## [TASK STATEMENT]
Identify the lines in the data below that contain "Migrator" and give only how many there are.
□ □ □ □ □
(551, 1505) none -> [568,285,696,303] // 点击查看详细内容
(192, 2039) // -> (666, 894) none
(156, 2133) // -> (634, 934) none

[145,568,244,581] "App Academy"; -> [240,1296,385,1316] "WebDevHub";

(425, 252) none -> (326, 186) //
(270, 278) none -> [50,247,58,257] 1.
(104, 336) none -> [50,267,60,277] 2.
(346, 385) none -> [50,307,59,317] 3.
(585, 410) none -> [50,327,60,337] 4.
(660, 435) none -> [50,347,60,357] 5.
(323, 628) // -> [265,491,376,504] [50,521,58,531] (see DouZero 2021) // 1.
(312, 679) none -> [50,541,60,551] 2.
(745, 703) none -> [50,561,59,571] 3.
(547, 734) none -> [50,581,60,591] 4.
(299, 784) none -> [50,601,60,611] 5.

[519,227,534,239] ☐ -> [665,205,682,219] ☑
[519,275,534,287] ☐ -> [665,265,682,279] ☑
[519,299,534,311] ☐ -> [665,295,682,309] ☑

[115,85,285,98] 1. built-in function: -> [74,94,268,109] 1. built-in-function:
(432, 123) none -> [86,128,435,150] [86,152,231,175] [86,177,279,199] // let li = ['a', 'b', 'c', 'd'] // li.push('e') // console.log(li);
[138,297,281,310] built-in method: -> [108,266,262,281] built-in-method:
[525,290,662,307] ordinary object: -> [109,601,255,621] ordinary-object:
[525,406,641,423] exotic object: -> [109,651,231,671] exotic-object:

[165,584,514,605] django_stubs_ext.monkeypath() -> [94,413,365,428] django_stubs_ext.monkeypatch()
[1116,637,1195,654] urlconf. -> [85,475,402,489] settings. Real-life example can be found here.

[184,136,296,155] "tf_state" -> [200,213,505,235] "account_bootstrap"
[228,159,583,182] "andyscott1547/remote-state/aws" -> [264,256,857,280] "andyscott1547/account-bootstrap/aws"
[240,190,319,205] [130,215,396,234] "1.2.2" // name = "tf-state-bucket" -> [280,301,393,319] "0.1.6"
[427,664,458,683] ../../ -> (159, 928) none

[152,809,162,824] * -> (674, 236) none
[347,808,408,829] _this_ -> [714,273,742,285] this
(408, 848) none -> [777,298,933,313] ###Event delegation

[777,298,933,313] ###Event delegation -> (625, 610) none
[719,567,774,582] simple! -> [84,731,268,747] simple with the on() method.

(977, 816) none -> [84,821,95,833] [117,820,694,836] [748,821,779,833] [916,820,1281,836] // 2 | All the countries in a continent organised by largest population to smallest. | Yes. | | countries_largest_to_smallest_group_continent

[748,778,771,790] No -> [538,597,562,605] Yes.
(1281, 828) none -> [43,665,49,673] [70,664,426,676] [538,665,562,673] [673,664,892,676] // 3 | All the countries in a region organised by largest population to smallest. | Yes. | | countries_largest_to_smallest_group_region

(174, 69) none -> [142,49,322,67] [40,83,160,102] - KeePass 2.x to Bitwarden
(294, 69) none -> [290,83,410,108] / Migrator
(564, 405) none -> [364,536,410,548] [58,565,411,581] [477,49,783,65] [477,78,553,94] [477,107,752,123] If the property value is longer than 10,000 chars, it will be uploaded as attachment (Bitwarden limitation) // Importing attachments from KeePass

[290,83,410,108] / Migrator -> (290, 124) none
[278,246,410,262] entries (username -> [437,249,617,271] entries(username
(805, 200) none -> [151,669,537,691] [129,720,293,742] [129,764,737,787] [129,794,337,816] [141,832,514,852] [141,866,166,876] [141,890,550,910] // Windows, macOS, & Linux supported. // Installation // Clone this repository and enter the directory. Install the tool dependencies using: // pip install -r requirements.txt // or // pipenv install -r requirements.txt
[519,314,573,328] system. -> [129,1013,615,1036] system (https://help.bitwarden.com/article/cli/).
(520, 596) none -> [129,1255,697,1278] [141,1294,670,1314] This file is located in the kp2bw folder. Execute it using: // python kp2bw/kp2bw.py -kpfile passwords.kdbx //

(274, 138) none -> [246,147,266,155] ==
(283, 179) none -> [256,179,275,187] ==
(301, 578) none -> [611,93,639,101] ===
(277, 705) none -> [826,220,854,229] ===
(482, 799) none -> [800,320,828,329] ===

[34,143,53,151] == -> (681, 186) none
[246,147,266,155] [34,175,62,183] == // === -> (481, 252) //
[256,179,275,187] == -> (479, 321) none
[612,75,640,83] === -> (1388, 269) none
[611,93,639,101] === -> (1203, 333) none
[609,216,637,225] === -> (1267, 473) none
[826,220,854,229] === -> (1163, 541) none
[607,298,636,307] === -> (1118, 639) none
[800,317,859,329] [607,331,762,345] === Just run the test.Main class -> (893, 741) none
□ □ □ □ □
## [RESULT OF THIS TASK]
2